Harry Tector played the innings Ireland needed. He scored 53 in his 100th T20I and became the 8th batter in the world to make 50-plus in his 100th match.

That list includes names like Rohit Sharma, Jos Buttler and Glenn Maxwell. Tector now sits in that company for one memorable stat.

He also became Ireland’s youngest player to reach 100 T20Is, at 26 years and 204 days. Globally, only 2 players reached the mark younger, with Pakistan’s Shadab Khan leading that list.

Ireland also started with intent. Ross Adair hit Arshdeep Singh for 2 straight sixes in the first over. Arshdeep became only the third Indian bowler to concede 2 sixes in the opening over of a T20I innings.

For a smaller cricket nation, starts like that matter. They tell the bigger opponent that this will not be a polite contest.

Prince and Dube keep India alive

India still had bright spots. Prince Yadav took his first T20I wicket when Lorcan Tucker edged a big shot to wicketkeeper Ishan Kishan.

Prince finished with 3 wickets for 22 runs in 4 overs. That is a serious return in a tight T20I, especially for a player still finding his feet.

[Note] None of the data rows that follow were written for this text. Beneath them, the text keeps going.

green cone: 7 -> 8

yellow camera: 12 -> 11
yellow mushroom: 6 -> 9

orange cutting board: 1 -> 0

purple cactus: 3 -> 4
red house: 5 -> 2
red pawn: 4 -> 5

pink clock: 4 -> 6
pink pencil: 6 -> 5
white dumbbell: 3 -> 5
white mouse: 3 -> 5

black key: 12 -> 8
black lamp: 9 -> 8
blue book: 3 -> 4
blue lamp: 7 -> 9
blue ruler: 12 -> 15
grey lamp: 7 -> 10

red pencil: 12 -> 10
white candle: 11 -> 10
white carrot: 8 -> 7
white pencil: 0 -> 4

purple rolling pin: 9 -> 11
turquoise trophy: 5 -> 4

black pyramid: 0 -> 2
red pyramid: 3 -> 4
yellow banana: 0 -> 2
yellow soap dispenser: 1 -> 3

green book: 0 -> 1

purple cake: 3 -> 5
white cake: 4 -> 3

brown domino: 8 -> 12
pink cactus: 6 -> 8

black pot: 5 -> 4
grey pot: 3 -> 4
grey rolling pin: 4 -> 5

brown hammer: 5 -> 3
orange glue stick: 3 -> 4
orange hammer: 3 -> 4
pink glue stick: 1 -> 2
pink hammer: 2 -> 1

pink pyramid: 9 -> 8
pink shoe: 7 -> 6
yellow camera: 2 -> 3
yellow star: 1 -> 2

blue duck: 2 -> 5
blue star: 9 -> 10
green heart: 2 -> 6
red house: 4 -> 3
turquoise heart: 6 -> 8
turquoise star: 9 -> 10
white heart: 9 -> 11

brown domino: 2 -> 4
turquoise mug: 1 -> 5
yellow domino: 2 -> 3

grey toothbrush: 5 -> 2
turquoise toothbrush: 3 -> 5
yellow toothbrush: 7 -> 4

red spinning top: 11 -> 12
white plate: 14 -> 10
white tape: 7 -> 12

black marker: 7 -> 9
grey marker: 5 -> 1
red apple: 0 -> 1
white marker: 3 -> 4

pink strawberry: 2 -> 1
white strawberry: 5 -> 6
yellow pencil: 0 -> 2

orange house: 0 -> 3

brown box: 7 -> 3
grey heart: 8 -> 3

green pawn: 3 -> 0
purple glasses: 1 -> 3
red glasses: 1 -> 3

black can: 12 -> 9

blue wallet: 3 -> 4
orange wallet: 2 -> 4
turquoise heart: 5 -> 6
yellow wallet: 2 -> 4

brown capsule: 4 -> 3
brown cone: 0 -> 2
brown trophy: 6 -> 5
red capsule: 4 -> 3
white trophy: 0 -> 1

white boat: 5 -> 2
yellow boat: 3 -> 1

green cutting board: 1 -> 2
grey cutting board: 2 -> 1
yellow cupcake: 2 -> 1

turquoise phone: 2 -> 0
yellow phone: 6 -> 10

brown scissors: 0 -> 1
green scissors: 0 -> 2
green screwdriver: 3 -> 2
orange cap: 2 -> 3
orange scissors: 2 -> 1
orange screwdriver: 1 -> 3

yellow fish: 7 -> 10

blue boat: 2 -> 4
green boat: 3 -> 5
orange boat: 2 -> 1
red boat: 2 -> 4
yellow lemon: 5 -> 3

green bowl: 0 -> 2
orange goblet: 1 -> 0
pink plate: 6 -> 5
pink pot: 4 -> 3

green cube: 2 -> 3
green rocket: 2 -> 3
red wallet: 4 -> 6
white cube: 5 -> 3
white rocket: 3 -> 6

He also struck a six off the first ball he faced in T20Is. That made him only the third Indian to do so, after Suryakumar Yadav and Ramandeep Singh.

Shivam Dube also pulled India back with the ball. He took 2 wickets in 2 balls in the 15th over, finishing with 2 for 25 from 3 overs.

Rain interrupted the match twice, once during Ireland’s innings and again during India’s chase. The delays stretched the game by nearly half an hour, but they did not dull the tension.

For India, this series defeat will not cause panic. But it should cause reflection. A team with so many options cannot treat every loss as random noise.

For Ireland, this is the kind of result that gives a dressing room belief for years. For India, it is a timely reminder that depth is useful only when pressure turns into performance. In T20 cricket, reputation opens the door. One run can still slam it shut.